### [WHAT TO WORK ON]
State only how many lines below include the string "APERTURE".

### [LISTED ENTRIES]
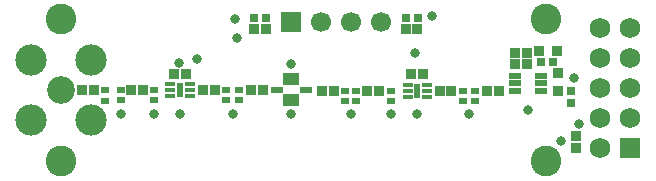
<source format=gts>
G04*
G04 #@! TF.GenerationSoftware,Altium Limited,Altium Designer,20.0.13 (296)*
G04*
G04 Layer_Color=8388736*
%FSLAX25Y25*%
%MOIN*%
G70*
G01*
G75*
%ADD10R,0.04409X0.02047*%
%ADD11R,0.05512X0.04331*%
%ADD12R,0.03228X0.03228*%
%ADD13R,0.01929X0.05118*%
%ADD14R,0.03740X0.01378*%
%ADD15R,0.03228X0.03228*%
%ADD16R,0.03543X0.03543*%
%ADD17R,0.02913X0.02284*%
%ADD18R,0.02953X0.02953*%
%ADD19R,0.02953X0.02953*%
%ADD20R,0.03937X0.01968*%
%ADD21R,0.03543X0.03543*%
%ADD22C,0.10236*%
%ADD23C,0.06890*%
%ADD24R,0.06890X0.06890*%
%ADD25C,0.06693*%
%ADD26R,0.06693X0.06693*%
%ADD27C,0.09252*%
%ADD28C,0.10433*%
%ADD29C,0.03150*%
D10*
X355787Y369213D02*
D03*
X365315D02*
D03*
D11*
X360512Y365669D02*
D03*
Y372756D02*
D03*
D12*
X350905Y369252D02*
D03*
X346969D02*
D03*
X352126Y389409D02*
D03*
X348189D02*
D03*
X398583Y389488D02*
D03*
X402520D02*
D03*
X321378Y374488D02*
D03*
X325315D02*
D03*
X400472D02*
D03*
X404410D02*
D03*
X438898Y377835D02*
D03*
X434961D02*
D03*
X438898Y381299D02*
D03*
X434961D02*
D03*
X334882Y369094D02*
D03*
X330945D02*
D03*
X425748Y368779D02*
D03*
X429685D02*
D03*
X374606D02*
D03*
X370669D02*
D03*
X385709Y368819D02*
D03*
X389646D02*
D03*
X413819Y368779D02*
D03*
X409882D02*
D03*
X310984Y369094D02*
D03*
X307047D02*
D03*
X290787Y369055D02*
D03*
X294724D02*
D03*
D13*
X402520Y368779D02*
D03*
X323307Y369094D02*
D03*
D14*
X405748Y366811D02*
D03*
Y368779D02*
D03*
Y370748D02*
D03*
X399291Y366811D02*
D03*
Y368779D02*
D03*
Y370748D02*
D03*
X320079Y371063D02*
D03*
Y369094D02*
D03*
Y367126D02*
D03*
X326535Y371063D02*
D03*
Y369094D02*
D03*
Y367126D02*
D03*
D15*
X455433Y353661D02*
D03*
Y349724D02*
D03*
D16*
X443032Y382205D02*
D03*
X448937D02*
D03*
D17*
X338622Y365669D02*
D03*
Y369134D02*
D03*
X343071Y365748D02*
D03*
Y369213D02*
D03*
X417717Y365315D02*
D03*
Y368779D02*
D03*
X381968Y365354D02*
D03*
Y368819D02*
D03*
X393740Y365354D02*
D03*
Y368819D02*
D03*
X378346Y365354D02*
D03*
Y368819D02*
D03*
X421654Y365315D02*
D03*
Y368779D02*
D03*
X303543Y369094D02*
D03*
Y365630D02*
D03*
X314646Y369094D02*
D03*
Y365630D02*
D03*
X298346Y369055D02*
D03*
Y365591D02*
D03*
D18*
X348051Y393110D02*
D03*
X351988D02*
D03*
X402658D02*
D03*
X398721D02*
D03*
X443819Y378386D02*
D03*
X447756D02*
D03*
D19*
X453819Y364843D02*
D03*
Y368779D02*
D03*
D20*
X434961Y368819D02*
D03*
Y371378D02*
D03*
Y373937D02*
D03*
X443819D02*
D03*
Y371378D02*
D03*
Y368819D02*
D03*
D21*
X449488D02*
D03*
Y374724D02*
D03*
D22*
X445197Y345354D02*
D03*
Y392756D02*
D03*
X283780D02*
D03*
Y345354D02*
D03*
D23*
X463307Y389724D02*
D03*
Y379724D02*
D03*
X473307Y389724D02*
D03*
Y379724D02*
D03*
X463307Y369724D02*
D03*
X473307D02*
D03*
X463307Y349724D02*
D03*
X473307Y359724D02*
D03*
X463307D02*
D03*
D24*
X473307Y349724D02*
D03*
D25*
X370315Y391929D02*
D03*
X380315D02*
D03*
X390315D02*
D03*
D26*
X360315D02*
D03*
D27*
X283780Y369055D02*
D03*
D28*
X293779Y379055D02*
D03*
X273780D02*
D03*
Y359055D02*
D03*
X293779D02*
D03*
D29*
X360512Y377953D02*
D03*
Y361221D02*
D03*
X323031Y378031D02*
D03*
X456457Y357677D02*
D03*
X419803Y361024D02*
D03*
X402480D02*
D03*
X401811Y381575D02*
D03*
X342480Y386496D02*
D03*
X303583Y361024D02*
D03*
X314724D02*
D03*
X393701D02*
D03*
X454606Y372992D02*
D03*
X439370Y362441D02*
D03*
X380197Y361024D02*
D03*
X340866D02*
D03*
X323346D02*
D03*
X407520Y393779D02*
D03*
X341535Y392756D02*
D03*
X328898Y379488D02*
D03*
X450472Y352165D02*
D03*
M02*

</source>
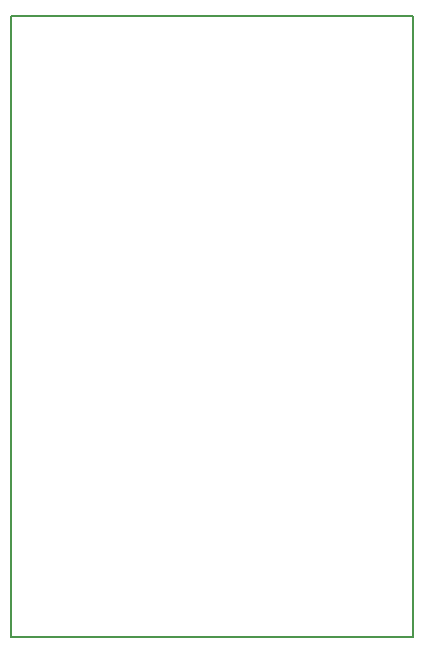
<source format=gbr>
G04 #@! TF.GenerationSoftware,KiCad,Pcbnew,(5.1.0)-1*
G04 #@! TF.CreationDate,2019-05-26T23:58:58+02:00*
G04 #@! TF.ProjectId,UWED,55574544-2e6b-4696-9361-645f70636258,rev?*
G04 #@! TF.SameCoordinates,Original*
G04 #@! TF.FileFunction,Profile,NP*
%FSLAX46Y46*%
G04 Gerber Fmt 4.6, Leading zero omitted, Abs format (unit mm)*
G04 Created by KiCad (PCBNEW (5.1.0)-1) date 2019-05-26 23:58:58*
%MOMM*%
%LPD*%
G04 APERTURE LIST*
%ADD10C,0.150000*%
G04 APERTURE END LIST*
D10*
X131483000Y-132763600D02*
X165519200Y-132763600D01*
X165519200Y-132763600D02*
X165519200Y-80243600D01*
X165519200Y-80243600D02*
X131483000Y-80243600D01*
X131483000Y-80243600D02*
X131483000Y-132763600D01*
M02*

</source>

### [EXERCISE OUTPUT]
2